DESCRIPTION OF THE TASK -> Convert every line of the records below into a numbered list, one line per item, leaving out any blank lines.
++++++
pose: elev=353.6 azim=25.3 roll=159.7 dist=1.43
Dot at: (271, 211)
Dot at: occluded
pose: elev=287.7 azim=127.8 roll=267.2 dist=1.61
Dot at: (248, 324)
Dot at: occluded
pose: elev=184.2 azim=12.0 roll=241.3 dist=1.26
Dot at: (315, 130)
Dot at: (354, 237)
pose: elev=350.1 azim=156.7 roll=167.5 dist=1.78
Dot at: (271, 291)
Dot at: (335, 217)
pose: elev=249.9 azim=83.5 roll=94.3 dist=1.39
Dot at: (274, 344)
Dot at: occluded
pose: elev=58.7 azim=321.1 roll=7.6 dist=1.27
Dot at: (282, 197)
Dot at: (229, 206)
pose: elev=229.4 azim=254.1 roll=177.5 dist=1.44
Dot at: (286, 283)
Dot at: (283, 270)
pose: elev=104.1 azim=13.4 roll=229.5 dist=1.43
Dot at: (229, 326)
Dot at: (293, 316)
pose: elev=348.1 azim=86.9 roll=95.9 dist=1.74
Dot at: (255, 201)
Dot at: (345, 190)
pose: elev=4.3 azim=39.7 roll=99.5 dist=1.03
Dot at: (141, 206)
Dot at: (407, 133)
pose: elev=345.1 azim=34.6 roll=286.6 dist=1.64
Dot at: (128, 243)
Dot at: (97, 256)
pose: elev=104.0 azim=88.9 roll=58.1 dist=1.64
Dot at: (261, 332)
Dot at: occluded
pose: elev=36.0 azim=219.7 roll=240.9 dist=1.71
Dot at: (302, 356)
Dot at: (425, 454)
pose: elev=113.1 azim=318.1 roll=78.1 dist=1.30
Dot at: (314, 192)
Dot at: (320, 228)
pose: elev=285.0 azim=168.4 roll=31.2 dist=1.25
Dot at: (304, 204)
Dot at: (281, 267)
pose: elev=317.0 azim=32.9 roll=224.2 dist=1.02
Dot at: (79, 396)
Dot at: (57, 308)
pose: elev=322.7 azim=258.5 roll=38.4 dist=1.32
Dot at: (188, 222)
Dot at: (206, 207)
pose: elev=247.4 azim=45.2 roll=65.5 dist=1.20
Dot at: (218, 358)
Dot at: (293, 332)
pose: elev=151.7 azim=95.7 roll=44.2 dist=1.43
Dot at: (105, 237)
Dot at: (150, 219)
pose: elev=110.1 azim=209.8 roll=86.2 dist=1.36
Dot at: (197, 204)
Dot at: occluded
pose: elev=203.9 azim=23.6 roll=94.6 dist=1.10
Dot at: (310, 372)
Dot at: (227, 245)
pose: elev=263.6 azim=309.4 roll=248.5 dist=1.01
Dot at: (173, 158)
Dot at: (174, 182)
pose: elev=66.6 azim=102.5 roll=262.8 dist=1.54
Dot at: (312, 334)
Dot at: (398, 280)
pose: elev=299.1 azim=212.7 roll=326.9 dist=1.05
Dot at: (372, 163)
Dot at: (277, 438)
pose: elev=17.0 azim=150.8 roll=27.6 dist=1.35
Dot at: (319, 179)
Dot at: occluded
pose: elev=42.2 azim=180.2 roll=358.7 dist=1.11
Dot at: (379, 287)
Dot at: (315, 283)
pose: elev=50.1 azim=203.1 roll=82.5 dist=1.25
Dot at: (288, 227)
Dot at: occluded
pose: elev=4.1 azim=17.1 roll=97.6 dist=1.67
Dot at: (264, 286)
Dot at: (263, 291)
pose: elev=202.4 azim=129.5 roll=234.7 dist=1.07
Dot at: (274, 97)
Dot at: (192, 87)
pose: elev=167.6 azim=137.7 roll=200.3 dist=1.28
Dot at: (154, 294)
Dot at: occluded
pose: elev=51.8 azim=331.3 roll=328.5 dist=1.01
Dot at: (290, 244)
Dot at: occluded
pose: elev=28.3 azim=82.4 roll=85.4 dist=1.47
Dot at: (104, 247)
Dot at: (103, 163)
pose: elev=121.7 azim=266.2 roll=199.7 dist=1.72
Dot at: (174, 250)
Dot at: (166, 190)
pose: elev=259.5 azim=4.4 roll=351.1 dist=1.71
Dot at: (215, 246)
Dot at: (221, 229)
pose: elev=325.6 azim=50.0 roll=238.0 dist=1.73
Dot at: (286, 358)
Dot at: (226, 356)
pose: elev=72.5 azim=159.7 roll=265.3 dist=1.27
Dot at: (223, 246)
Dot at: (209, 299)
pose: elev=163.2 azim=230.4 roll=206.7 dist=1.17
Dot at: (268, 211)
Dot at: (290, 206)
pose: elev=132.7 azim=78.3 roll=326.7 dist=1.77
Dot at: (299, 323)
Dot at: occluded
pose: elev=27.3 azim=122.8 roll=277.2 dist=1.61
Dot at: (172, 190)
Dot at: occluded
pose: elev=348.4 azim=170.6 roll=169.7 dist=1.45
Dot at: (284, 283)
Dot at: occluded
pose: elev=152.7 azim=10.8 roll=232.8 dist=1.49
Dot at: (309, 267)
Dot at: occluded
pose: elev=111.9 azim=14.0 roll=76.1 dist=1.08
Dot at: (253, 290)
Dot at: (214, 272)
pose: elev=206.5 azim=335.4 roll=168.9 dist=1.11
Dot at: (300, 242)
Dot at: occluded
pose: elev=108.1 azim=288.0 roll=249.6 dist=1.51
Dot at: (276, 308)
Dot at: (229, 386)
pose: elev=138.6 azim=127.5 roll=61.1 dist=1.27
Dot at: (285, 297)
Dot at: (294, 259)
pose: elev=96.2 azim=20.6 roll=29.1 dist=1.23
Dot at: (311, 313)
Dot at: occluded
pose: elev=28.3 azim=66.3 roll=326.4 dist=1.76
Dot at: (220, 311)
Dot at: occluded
++++++
EXERCISE RESPONSE ->
1. pose: elev=353.6 azim=25.3 roll=159.7 dist=1.43
2. Dot at: (271, 211)
3. Dot at: occluded
4. pose: elev=287.7 azim=127.8 roll=267.2 dist=1.61
5. Dot at: (248, 324)
6. Dot at: occluded
7. pose: elev=184.2 azim=12.0 roll=241.3 dist=1.26
8. Dot at: (315, 130)
9. Dot at: (354, 237)
10. pose: elev=350.1 azim=156.7 roll=167.5 dist=1.78
11. Dot at: (271, 291)
12. Dot at: (335, 217)
13. pose: elev=249.9 azim=83.5 roll=94.3 dist=1.39
14. Dot at: (274, 344)
15. Dot at: occluded
16. pose: elev=58.7 azim=321.1 roll=7.6 dist=1.27
17. Dot at: (282, 197)
18. Dot at: (229, 206)
19. pose: elev=229.4 azim=254.1 roll=177.5 dist=1.44
20. Dot at: (286, 283)
21. Dot at: (283, 270)
22. pose: elev=104.1 azim=13.4 roll=229.5 dist=1.43
23. Dot at: (229, 326)
24. Dot at: (293, 316)
25. pose: elev=348.1 azim=86.9 roll=95.9 dist=1.74
26. Dot at: (255, 201)
27. Dot at: (345, 190)
28. pose: elev=4.3 azim=39.7 roll=99.5 dist=1.03
29. Dot at: (141, 206)
30. Dot at: (407, 133)
31. pose: elev=345.1 azim=34.6 roll=286.6 dist=1.64
32. Dot at: (128, 243)
33. Dot at: (97, 256)
34. pose: elev=104.0 azim=88.9 roll=58.1 dist=1.64
35. Dot at: (261, 332)
36. Dot at: occluded
37. pose: elev=36.0 azim=219.7 roll=240.9 dist=1.71
38. Dot at: (302, 356)
39. Dot at: (425, 454)
40. pose: elev=113.1 azim=318.1 roll=78.1 dist=1.30
41. Dot at: (314, 192)
42. Dot at: (320, 228)
43. pose: elev=285.0 azim=168.4 roll=31.2 dist=1.25
44. Dot at: (304, 204)
45. Dot at: (281, 267)
46. pose: elev=317.0 azim=32.9 roll=224.2 dist=1.02
47. Dot at: (79, 396)
48. Dot at: (57, 308)
49. pose: elev=322.7 azim=258.5 roll=38.4 dist=1.32
50. Dot at: (188, 222)
51. Dot at: (206, 207)
52. pose: elev=247.4 azim=45.2 roll=65.5 dist=1.20
53. Dot at: (218, 358)
54. Dot at: (293, 332)
55. pose: elev=151.7 azim=95.7 roll=44.2 dist=1.43
56. Dot at: (105, 237)
57. Dot at: (150, 219)
58. pose: elev=110.1 azim=209.8 roll=86.2 dist=1.36
59. Dot at: (197, 204)
60. Dot at: occluded
61. pose: elev=203.9 azim=23.6 roll=94.6 dist=1.10
62. Dot at: (310, 372)
63. Dot at: (227, 245)
64. pose: elev=263.6 azim=309.4 roll=248.5 dist=1.01
65. Dot at: (173, 158)
66. Dot at: (174, 182)
67. pose: elev=66.6 azim=102.5 roll=262.8 dist=1.54
68. Dot at: (312, 334)
69. Dot at: (398, 280)
70. pose: elev=299.1 azim=212.7 roll=326.9 dist=1.05
71. Dot at: (372, 163)
72. Dot at: (277, 438)
73. pose: elev=17.0 azim=150.8 roll=27.6 dist=1.35
74. Dot at: (319, 179)
75. Dot at: occluded
76. pose: elev=42.2 azim=180.2 roll=358.7 dist=1.11
77. Dot at: (379, 287)
78. Dot at: (315, 283)
79. pose: elev=50.1 azim=203.1 roll=82.5 dist=1.25
80. Dot at: (288, 227)
81. Dot at: occluded
82. pose: elev=4.1 azim=17.1 roll=97.6 dist=1.67
83. Dot at: (264, 286)
84. Dot at: (263, 291)
85. pose: elev=202.4 azim=129.5 roll=234.7 dist=1.07
86. Dot at: (274, 97)
87. Dot at: (192, 87)
88. pose: elev=167.6 azim=137.7 roll=200.3 dist=1.28
89. Dot at: (154, 294)
90. Dot at: occluded
91. pose: elev=51.8 azim=331.3 roll=328.5 dist=1.01
92. Dot at: (290, 244)
93. Dot at: occluded
94. pose: elev=28.3 azim=82.4 roll=85.4 dist=1.47
95. Dot at: (104, 247)
96. Dot at: (103, 163)
97. pose: elev=121.7 azim=266.2 roll=199.7 dist=1.72
98. Dot at: (174, 250)
99. Dot at: (166, 190)
100. pose: elev=259.5 azim=4.4 roll=351.1 dist=1.71
101. Dot at: (215, 246)
102. Dot at: (221, 229)
103. pose: elev=325.6 azim=50.0 roll=238.0 dist=1.73
104. Dot at: (286, 358)
105. Dot at: (226, 356)
106. pose: elev=72.5 azim=159.7 roll=265.3 dist=1.27
107. Dot at: (223, 246)
108. Dot at: (209, 299)
109. pose: elev=163.2 azim=230.4 roll=206.7 dist=1.17
110. Dot at: (268, 211)
111. Dot at: (290, 206)
112. pose: elev=132.7 azim=78.3 roll=326.7 dist=1.77
113. Dot at: (299, 323)
114. Dot at: occluded
115. pose: elev=27.3 azim=122.8 roll=277.2 dist=1.61
116. Dot at: (172, 190)
117. Dot at: occluded
118. pose: elev=348.4 azim=170.6 roll=169.7 dist=1.45
119. Dot at: (284, 283)
120. Dot at: occluded
121. pose: elev=152.7 azim=10.8 roll=232.8 dist=1.49
122. Dot at: (309, 267)
123. Dot at: occluded
124. pose: elev=111.9 azim=14.0 roll=76.1 dist=1.08
125. Dot at: (253, 290)
126. Dot at: (214, 272)
127. pose: elev=206.5 azim=335.4 roll=168.9 dist=1.11
128. Dot at: (300, 242)
129. Dot at: occluded
130. pose: elev=108.1 azim=288.0 roll=249.6 dist=1.51
131. Dot at: (276, 308)
132. Dot at: (229, 386)
133. pose: elev=138.6 azim=127.5 roll=61.1 dist=1.27
134. Dot at: (285, 297)
135. Dot at: (294, 259)
136. pose: elev=96.2 azim=20.6 roll=29.1 dist=1.23
137. Dot at: (311, 313)
138. Dot at: occluded
139. pose: elev=28.3 azim=66.3 roll=326.4 dist=1.76
140. Dot at: (220, 311)
141. Dot at: occluded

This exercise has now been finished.